Appuyant leur pèlerinage au 13ème siècle sur les Cantigas de Santa María, l’impérieux recueil de chansons monodiques de la littérature médiévale occidentale, promu par Alphonse X, roi de Castille (il en aurait peut-être rédigé certaines) – 427 textes, écrits en galaïco-portugais, la plupart hymnes religieux en rapport avec Marie, dont le volet profane compte les cantigas de amigo, les cantigas de amor et les cantigas de escarnio –, Clara Levy et Victor Guaita Igual s’écartent volontairement du champ de l’interprétation ou de la réinterprétation et privilégient une transformation du document historique, le long de laquelle l’archive musicale est prise comme un matériau animé.

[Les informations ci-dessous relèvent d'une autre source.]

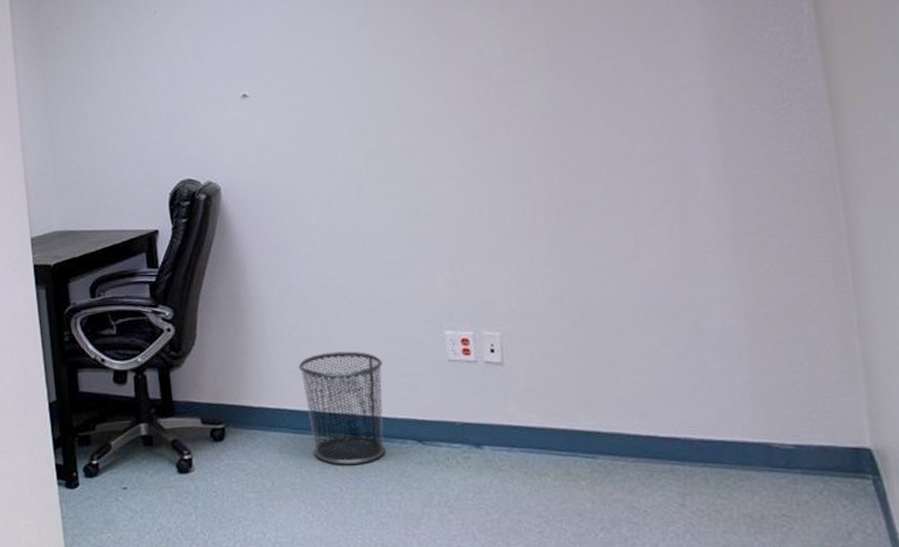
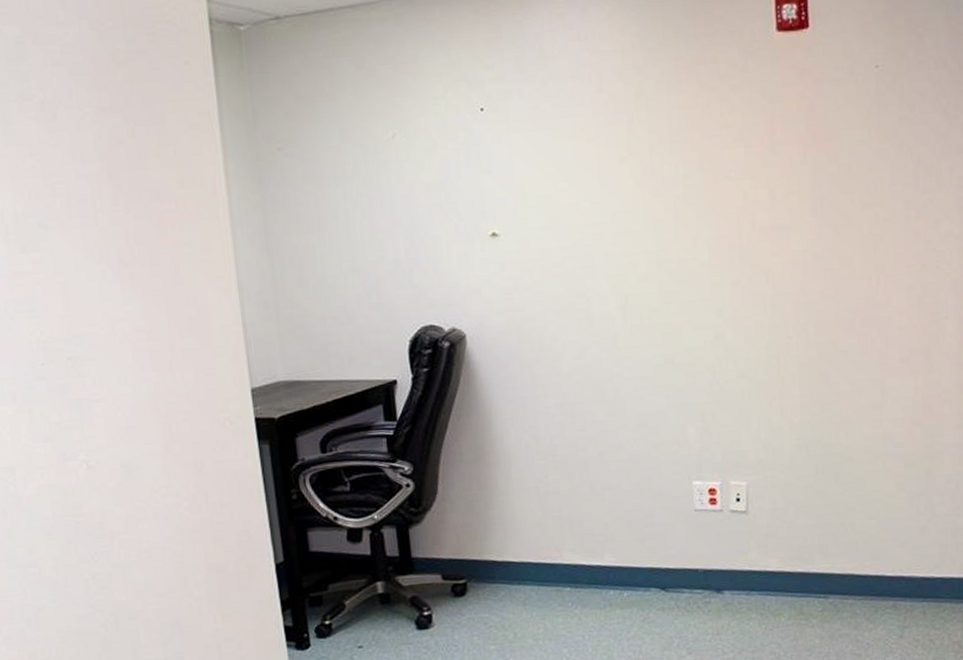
waste bin: present [298,351,386,465] -> none [544,503,630,614]

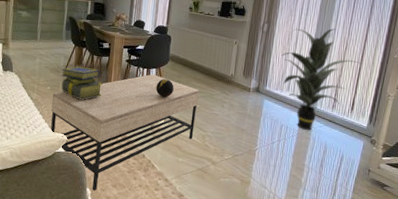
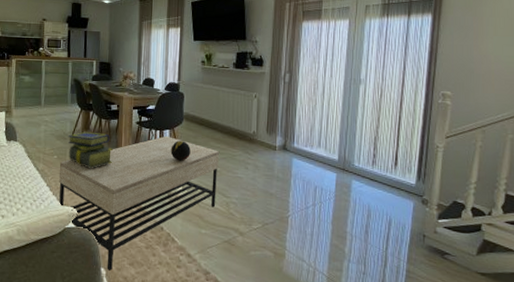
indoor plant: present [281,28,363,130] -> none [307,74,402,191]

Le duo s’empare de deux des chansons en hommage à Marie (Alluvium, CSM 27 et Landslide, CSM 209), à partir desquelles il confectionne mélodies et rythmiques suivant des techniques issues de la musique contemporaine et des procédés dérivés de développements géologiques – là réside l’explication du titre de l’album, Songs of Erosion –, en particulier la sédimentation (l’accumulation en strates successives de particules de matière – du sable, de l’argile, des débris minéraux d’animaux ou plantes… –, par dépôt ou par précipitation – de minéraux solubles dans l’eau salée…) et le glissement de terrain (un phénomène d'origine sismique, géologique ou géophysique où une masse de terre vacille, cède, dérape le long d’une pente – comme un skieur bibendum, obèse et ivre).

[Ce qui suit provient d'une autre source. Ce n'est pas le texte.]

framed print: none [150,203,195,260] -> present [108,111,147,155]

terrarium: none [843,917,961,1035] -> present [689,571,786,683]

En deux pièces (une troisième intervient en bonus de l’édition digitale), le projet, original, livre une musique, dense et économe en moyens, qui s’inscrit dans la durée (le « temps long », ânonnent les politiques), où la répétition agit comme une accumulation de motifs minimalistes, peu à peu alourdie, comme l’est le souvenir que la mémoire reconstruit à chaque rappel : un halo lumineux la conduit, celui du violon (Clara Levy) et de l’alto (Victor Guaita Igual), frugal impudique et hédoniste circonspect à la fois – une ambiguïté perceptive à laquelle participe l’acoustique des espaces de la Fondation Cerezales Antonino y Cinia, l’institution privée espagnole (province de León) orientée vers la production culturelle et l'ethno-éducation, logée dans une construction indépendante en bois au plan en éventail, où le disque est enregistré.

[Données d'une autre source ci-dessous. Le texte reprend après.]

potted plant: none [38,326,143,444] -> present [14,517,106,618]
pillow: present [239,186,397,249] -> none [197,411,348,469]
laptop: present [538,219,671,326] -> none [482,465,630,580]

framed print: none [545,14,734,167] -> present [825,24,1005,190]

Alluvium, radieux et primesautier, absorbe l’attention dès les premières mesures, tel le rudimentaire carré lumineux figurant la balle dans Pong, un des premiers jeux vidéo d'arcade, commercialisé par Atari, quand Landslide, à l’aura plus expansive, perturbe insensiblement la façon dont on l’entend, tant le son, en suspension, se rétracte et se dilate, recule et avance, s’en va et revient. La Quebrantada, avec Clara de Asís au synthétiseur (elle gère le label qui publie l’album), flotte encore un peu plus, comme une mer de méditation à la marée assurée mais aux flux hésitants.
Son : 8 – Livret : 7 – Répertoire : 8 – Interprétation : 8
Chronique réalisée sur base de l'édition digitale.